Local law enforcement difficulties: Forum touches on drugs/staffing hurdles facing authorities
About 25 people came out for the Law Enforcement/Community Relations Forum Thursday night at the InterCounty Energy building on Hustonville Road.
It was the second of the forums held since Danville Police Chief Tony Gray took his position about four years ago — but this time the Boyle County Sheriff’s Department joined the event, which was sponsored by the Boyle County Task Force of the Safe Communities Coalition of Central Kentucky.
“We’ll try to do this again, more frequently than the last time,” Gray said, starting the meeting off, reading the department’s mission statement. “We’re here to interact with the community to identify and address public safety and quality of life issues.”
Gray was joined by Asst. Chief Robert Estill. Sheriff Derek Robbins was absent, having been delayed after going out of town to pick out the department’s newest K9. K9 Officer Casey McCoy filled in, joined by Deputy Keith Addison.
“Sheriff Robbins really wanted to be here to do this today,” McCoy said. “We really want to know what we can do to be better for the community.”
Community members had the opportunity to ask questions of Gray and McCoy, focusing largely on what the departments needed, as well as what the community could do to help.
Drugs were the number one topic of conversation.
“We’re hitting drugs every day,” Gray said. “They’re hitting drugs everyday, every night. It’s kind of consuming the resources for both agencies.”
The men encouraged community members to speak up when they saw something suspicious.
“If you see something, say something,” Gray said. “Report any and all drug activity to us or the sheriff’s department. We’re getting better at sharing information with each other.”
“Make the call right away,” McCoy said. “Sometimes people wait 15 minutes before they call — if you call when you see it happen, we might be able to get there in time to see it, to follow the car … the sooner, the better.”
“Tips are a big help,” said Addison. “Information helps.”
McCoy also said they have a growing abundance of drug cases to deal with.
“As of today, we have 65 felony cases already for year 2017; 58 of them are drug-related. This is not a new problem, it’s always been a problem. It’s always, unfortunately, going to be a problem,” McCoy said.
They make every effort to deter the drug dealers, and K9 NiKi is a big asset to that, McCoy said.
“I know we try different methods.

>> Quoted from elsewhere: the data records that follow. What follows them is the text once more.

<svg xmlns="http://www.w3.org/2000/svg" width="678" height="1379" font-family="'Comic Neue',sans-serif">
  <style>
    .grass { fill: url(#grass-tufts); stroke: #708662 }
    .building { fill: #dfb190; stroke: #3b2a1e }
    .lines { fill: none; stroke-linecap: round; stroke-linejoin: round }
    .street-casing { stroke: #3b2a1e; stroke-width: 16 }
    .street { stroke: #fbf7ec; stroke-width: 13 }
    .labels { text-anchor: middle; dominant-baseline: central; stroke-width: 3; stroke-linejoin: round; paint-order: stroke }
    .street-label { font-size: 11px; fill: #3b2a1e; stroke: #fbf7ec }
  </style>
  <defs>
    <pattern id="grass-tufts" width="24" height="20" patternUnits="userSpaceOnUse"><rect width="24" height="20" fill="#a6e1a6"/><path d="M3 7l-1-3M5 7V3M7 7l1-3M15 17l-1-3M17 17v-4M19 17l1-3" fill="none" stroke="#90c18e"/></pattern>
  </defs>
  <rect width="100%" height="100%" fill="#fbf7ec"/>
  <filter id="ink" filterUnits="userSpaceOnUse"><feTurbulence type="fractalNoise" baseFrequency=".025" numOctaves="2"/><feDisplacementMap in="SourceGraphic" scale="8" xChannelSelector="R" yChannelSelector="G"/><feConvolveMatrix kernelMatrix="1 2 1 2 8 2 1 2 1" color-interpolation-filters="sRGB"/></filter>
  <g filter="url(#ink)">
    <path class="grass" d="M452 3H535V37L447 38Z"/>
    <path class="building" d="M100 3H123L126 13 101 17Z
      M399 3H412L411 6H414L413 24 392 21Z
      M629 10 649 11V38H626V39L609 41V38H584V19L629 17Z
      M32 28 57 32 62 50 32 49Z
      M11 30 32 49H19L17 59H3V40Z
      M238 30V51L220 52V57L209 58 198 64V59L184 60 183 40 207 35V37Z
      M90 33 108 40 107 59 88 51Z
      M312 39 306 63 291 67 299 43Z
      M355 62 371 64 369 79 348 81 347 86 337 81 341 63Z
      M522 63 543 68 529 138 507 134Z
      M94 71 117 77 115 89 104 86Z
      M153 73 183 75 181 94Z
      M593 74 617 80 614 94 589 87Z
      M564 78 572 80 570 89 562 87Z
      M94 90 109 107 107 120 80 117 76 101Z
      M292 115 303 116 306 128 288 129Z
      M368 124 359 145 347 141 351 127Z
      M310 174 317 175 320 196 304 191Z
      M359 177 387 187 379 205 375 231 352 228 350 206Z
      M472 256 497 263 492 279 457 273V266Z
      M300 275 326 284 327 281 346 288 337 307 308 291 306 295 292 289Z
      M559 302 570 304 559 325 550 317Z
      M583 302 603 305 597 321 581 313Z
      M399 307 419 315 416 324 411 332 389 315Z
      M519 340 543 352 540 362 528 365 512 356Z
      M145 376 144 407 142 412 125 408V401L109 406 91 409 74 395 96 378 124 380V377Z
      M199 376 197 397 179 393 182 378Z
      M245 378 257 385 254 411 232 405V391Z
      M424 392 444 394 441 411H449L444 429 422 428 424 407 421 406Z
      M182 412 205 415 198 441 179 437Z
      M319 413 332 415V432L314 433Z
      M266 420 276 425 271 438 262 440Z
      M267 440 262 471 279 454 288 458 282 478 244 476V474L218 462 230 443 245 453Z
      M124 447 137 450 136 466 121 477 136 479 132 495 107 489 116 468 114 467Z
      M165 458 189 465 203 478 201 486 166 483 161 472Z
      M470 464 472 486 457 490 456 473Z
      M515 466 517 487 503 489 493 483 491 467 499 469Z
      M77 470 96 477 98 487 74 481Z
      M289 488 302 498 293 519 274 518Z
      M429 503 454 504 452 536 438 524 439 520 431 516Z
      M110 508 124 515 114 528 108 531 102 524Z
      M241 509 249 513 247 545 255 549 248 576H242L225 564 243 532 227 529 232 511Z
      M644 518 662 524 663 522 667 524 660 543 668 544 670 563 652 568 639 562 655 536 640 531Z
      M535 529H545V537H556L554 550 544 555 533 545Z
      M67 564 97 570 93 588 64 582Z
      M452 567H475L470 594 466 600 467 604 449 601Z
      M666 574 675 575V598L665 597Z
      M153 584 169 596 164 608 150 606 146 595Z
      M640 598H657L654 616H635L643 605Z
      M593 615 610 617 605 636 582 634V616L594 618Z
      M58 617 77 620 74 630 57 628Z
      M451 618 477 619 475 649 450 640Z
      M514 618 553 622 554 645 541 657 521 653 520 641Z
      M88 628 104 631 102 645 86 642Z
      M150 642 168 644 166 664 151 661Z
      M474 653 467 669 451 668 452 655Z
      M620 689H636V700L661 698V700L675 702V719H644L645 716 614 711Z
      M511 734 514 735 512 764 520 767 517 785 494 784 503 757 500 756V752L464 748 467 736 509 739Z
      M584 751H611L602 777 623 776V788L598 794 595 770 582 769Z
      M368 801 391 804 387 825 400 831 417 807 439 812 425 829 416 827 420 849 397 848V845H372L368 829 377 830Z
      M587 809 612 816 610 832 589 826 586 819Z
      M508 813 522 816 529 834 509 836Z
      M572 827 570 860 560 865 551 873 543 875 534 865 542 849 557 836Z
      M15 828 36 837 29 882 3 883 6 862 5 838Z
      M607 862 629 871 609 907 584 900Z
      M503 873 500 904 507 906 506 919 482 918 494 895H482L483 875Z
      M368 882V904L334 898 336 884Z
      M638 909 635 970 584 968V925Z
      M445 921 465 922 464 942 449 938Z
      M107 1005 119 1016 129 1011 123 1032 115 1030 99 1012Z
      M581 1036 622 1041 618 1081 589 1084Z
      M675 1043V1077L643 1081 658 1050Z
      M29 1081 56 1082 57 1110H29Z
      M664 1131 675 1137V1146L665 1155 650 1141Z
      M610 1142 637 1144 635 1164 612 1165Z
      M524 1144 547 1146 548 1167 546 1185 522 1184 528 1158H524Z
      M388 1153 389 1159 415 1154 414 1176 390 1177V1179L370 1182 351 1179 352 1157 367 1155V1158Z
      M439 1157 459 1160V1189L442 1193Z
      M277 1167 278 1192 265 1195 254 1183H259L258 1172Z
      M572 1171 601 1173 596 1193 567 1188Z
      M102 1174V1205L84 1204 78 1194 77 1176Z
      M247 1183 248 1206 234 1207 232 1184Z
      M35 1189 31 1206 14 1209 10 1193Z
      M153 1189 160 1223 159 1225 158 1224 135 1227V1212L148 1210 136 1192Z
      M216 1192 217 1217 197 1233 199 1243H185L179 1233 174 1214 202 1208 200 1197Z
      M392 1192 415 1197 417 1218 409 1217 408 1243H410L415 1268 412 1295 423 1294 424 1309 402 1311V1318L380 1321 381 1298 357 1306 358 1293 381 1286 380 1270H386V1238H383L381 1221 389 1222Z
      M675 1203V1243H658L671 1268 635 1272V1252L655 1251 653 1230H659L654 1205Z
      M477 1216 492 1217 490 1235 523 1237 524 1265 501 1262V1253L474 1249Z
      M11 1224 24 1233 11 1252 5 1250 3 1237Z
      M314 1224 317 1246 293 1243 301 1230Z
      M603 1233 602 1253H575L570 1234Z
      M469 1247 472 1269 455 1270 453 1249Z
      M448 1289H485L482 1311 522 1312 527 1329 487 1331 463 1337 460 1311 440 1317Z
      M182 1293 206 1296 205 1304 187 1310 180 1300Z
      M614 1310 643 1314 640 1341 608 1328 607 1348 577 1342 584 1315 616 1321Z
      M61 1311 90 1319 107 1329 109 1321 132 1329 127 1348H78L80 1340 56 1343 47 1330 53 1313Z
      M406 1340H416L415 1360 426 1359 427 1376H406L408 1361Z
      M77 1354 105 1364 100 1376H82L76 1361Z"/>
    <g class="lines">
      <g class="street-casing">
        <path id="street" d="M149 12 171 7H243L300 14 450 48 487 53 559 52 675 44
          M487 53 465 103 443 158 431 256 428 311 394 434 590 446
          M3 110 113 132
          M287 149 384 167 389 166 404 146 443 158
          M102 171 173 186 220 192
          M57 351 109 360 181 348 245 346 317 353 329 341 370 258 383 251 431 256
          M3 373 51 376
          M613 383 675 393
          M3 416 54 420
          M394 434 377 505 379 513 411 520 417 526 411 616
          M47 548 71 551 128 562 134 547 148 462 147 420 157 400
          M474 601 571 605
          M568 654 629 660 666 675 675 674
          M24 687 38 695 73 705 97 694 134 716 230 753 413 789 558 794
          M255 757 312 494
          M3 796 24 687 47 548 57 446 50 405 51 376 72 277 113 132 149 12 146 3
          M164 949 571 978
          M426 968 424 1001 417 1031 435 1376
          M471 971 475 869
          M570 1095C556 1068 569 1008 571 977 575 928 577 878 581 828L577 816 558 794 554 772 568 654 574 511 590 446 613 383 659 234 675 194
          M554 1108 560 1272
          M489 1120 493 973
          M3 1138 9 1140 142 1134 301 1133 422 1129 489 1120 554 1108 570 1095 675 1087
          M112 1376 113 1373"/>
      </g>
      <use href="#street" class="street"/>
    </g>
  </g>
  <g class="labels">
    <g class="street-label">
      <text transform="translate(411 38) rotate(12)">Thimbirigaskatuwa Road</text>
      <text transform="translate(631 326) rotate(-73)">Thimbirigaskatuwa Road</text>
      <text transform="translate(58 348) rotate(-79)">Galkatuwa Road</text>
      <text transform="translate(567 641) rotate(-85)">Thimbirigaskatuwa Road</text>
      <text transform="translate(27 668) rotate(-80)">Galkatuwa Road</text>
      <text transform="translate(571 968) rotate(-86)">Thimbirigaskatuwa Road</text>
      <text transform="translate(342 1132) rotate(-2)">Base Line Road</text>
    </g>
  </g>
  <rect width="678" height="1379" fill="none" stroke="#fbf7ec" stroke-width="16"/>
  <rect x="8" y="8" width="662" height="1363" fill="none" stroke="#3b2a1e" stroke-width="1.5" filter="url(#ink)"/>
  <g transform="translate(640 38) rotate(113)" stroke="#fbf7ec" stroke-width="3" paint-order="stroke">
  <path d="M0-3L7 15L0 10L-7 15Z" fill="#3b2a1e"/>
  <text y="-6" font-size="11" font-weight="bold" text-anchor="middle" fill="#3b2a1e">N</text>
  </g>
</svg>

One will work really well, then they catch on to that,” he said. “It’s not a game, but to them it’s a game.”
He said the city and county were beginning to see more crystal methamphetamine, compared to heroin.
“We do feel like we’re making a dent,” McCoy said.
To help combat drugs and other growing issues, both the Boyle County Sheriff’s Department and the Danville Police Department have joined the Bluegrass and Central Kentucky Unified Police Protection System, or BACKUPPS. There are about 25 other agencies as part of the system, including Garrard County and Mercer County, Gray said.
“BACKUPPS is starting to have a good effect on the drug problem,” he said.
BACKUPPS allows the departments to cross county lines if they are following a case, as long as they notify that department.
“It’s all one big problem … it’s not ours and theirs,” McCoy said.
Staffing is also one of the biggest issues facing the respective departments.
“We’ve been fighting staffing problems since I became chief,” Gray said.
A year ago, the department was short five people. While they’ve hired new ones, there have been other officers leave, leaving the department still short four officers. There are new recruits in the academy now and more to start in May.
“But those people are six or seven months away from being on their own,” Gray said.
Gray said he generally has five officers on each shift, covering different sectors of the city, along with two shift captains, to provide secondary support when needed.
“So often, calls are two person calls now,” he said.
McCoy said there were times when there were one to two deputies on at a time, and that they stagger shifts to expand their coverage capabilities.
“We do patrol, but it’s hard to be everywhere at once,” he said.
Stephanie Blevins, with the Safe Communities Coalition of Central Kentucky, asked if there was something the community could do to help with that.
Gray explained that the biggest hang up on staffing is the money — it costs about $100,000 per officer, between pay, insurance, outfitting, equipment and more. Officers don’t make that much, he said; a newly certified officer comes in at about $30,000 to the Danville department.
Gray said they would love to have extra officers to have two or three SROs for the Danville Schools, and his conversations with Robbins proved he had the same wish for the Boyle County Schools.
Gray and the others thanked everyone for their interactions with the department on social media.
“The comments are a good thing,” said Addison.
Gray said he was looking to putting a map together to post on there of where the trends were for a week, such as if break-ins occurring in one section of the community, but they haven’t yet been able to pick that up.
Community members also asked about training for officers on how to deal with those with special needs. It’s not something officers get in great depth, Gray said, but they do receive some before leaving the academy. McCoy said they also have the option to take that training when they go for their 40 hours of yearly inservice trainings, among several other choices.
Gray also fielded questions about neighborhood watch programs, which he said have gone away more since the situation with George Zimmerman and Treyvon Martin several years ago.
Instead, he reiterated, “if you see something, say something.”